Moving at the Speed of Creativity by Wesley Fryer

Advice for web 1.0 to 2.0 (WordPress) page conversion?

Geeky but important question: Has anyone had luck batch converting a large number of similar, static webpages into a format that is importable into WordPress? I’m thinking a program like TextWrangler which supports batch grep search and replace commands might work, but that would be a pretty geeky / technical way to do this.

Anyone know of any programs that can streamline the conversion process? These are the pages which need to be converted. Ideally a solution which runs on Windows XP would be best in this specific case. (I’m asking on behalf of Mark Ahlness.)

Technorati Tags:
wordpress, grep, convert

Posted

July 23, 2007

blogs, WordPress

Wesley Fryer

Tags:

Comments

4 responses to “Advice for web 1.0 to 2.0 (WordPress) page conversion?”

Anthony Chivetta

July 24, 2007

One option would be to try and convert the pages into RSS…

For example, on unix you could download all the html files into a directory and then run something like (I ran this in zsh when I was playing):

(for file in $(find ./); do echo “$file”; cat $file; echo “”; done) > foo.rss

The resulting file will have a number of issues, such as the description elements containing and such as well as needing a tag, etc.

The biggest issue here is that you are trying to take unstructured data (html files, not all of which follow the same format) and turn it into structured data (RSS, or whatever format you want to import).

If you can get away with it, making posts that just link to the original html files may be much easier… something like Feed43 ( http://feed43.com/how-it-works.html ) might be able to help you with that…

Hope that helps!
Anthony Chivetta

July 24, 2007

It looks like part of my post got mangled, one of the above paragraphs should read like (assuming it comes out correctly this time):

The resulting file will have a number of issues, such as the description elements containing and such as well as needing a tag, etc.
Anthony Chivetta

July 24, 2007

(OK, third try is a charm, right?… replace the bracketed tags with normal tags)
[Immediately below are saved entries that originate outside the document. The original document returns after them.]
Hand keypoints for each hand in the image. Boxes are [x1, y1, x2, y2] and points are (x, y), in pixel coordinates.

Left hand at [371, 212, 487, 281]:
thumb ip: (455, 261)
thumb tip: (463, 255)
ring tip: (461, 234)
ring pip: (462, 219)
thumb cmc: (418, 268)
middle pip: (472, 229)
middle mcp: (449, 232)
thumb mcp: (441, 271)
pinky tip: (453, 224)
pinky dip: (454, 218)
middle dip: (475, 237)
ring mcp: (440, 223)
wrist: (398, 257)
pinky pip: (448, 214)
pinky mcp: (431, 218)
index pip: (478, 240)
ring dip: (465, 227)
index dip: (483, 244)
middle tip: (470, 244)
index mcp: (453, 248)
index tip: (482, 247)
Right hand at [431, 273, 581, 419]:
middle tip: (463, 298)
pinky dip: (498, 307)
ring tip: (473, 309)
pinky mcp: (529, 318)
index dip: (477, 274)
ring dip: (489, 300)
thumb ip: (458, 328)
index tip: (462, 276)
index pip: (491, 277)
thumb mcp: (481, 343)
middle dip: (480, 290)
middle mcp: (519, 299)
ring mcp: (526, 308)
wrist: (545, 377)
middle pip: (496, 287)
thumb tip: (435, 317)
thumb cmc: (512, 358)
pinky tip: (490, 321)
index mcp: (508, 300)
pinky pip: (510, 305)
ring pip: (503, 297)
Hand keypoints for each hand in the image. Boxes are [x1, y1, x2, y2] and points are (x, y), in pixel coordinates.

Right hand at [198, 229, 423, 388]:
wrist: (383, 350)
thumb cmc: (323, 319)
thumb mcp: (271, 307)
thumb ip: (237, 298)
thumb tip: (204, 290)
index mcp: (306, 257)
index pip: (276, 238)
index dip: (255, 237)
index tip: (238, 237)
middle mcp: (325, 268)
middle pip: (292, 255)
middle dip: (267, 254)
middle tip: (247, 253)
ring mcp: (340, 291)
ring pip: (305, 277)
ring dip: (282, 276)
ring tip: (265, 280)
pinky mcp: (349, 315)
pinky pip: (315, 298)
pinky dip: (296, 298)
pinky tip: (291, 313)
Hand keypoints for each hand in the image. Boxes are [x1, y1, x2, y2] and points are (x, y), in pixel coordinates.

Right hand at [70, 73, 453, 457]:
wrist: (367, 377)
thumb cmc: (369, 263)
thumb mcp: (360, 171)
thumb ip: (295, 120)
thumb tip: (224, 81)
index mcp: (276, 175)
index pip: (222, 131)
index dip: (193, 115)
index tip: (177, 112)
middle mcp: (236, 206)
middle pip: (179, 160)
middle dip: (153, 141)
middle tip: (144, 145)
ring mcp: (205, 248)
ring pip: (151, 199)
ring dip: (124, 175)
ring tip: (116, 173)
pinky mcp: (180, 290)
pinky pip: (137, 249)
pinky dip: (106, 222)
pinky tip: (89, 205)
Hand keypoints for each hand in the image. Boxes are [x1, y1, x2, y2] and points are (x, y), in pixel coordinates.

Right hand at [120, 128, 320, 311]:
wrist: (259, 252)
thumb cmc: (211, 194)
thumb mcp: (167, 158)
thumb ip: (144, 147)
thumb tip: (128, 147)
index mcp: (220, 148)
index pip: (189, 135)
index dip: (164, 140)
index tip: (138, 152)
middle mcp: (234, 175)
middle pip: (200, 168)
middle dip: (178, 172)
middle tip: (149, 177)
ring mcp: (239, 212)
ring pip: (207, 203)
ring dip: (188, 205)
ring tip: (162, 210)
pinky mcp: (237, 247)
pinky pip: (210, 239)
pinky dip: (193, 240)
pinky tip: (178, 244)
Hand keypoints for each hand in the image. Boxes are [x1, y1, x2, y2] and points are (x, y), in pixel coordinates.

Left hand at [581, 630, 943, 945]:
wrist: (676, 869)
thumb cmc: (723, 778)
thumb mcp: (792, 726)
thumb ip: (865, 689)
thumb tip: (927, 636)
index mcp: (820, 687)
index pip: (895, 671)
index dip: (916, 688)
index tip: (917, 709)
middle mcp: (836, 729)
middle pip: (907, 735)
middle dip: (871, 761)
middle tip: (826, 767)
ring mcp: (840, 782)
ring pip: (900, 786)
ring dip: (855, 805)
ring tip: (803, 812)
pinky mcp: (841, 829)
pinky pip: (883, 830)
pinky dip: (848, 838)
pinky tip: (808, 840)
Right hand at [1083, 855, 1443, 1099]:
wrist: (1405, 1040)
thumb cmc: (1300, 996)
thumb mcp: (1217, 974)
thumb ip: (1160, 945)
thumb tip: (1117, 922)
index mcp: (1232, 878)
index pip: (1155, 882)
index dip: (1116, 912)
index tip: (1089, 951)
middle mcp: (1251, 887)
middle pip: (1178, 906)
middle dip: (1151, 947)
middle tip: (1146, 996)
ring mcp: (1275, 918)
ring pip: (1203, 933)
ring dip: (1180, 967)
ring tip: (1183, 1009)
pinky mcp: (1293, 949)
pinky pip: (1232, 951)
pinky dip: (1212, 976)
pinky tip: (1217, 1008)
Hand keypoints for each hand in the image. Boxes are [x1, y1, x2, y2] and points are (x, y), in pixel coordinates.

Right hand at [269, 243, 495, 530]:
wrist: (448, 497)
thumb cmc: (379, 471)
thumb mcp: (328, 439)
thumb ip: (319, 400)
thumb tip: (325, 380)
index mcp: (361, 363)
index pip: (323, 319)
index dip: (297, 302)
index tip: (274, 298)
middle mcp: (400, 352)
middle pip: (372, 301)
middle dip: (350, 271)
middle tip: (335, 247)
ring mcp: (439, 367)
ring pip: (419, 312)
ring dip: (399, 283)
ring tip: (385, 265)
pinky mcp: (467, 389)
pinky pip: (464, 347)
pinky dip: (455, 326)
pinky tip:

(for file in $(find ./); do echo “[item][title]$file[/title][description]”; cat $file; echo “[/description][/item]”; done) > foo.rss

The resulting file will have a number of issues, such as the description elements containing [html] and such as well as needing a [channel] tag, etc.
Mark Ahlness

July 24, 2007

Wesley, thanks so much for putting the question out there!
Anthony, thank you as well. I got a little mired down and lost
in variable land over at feed43.com. I had looked at rss as well.
I do have a routine spelled out to convert all the html files
to a WordPress friendly file, but it will take me a while, as
there are over 600 html docs, and it’s manual. Will let you know
how it turns out. Thanks again! – Mark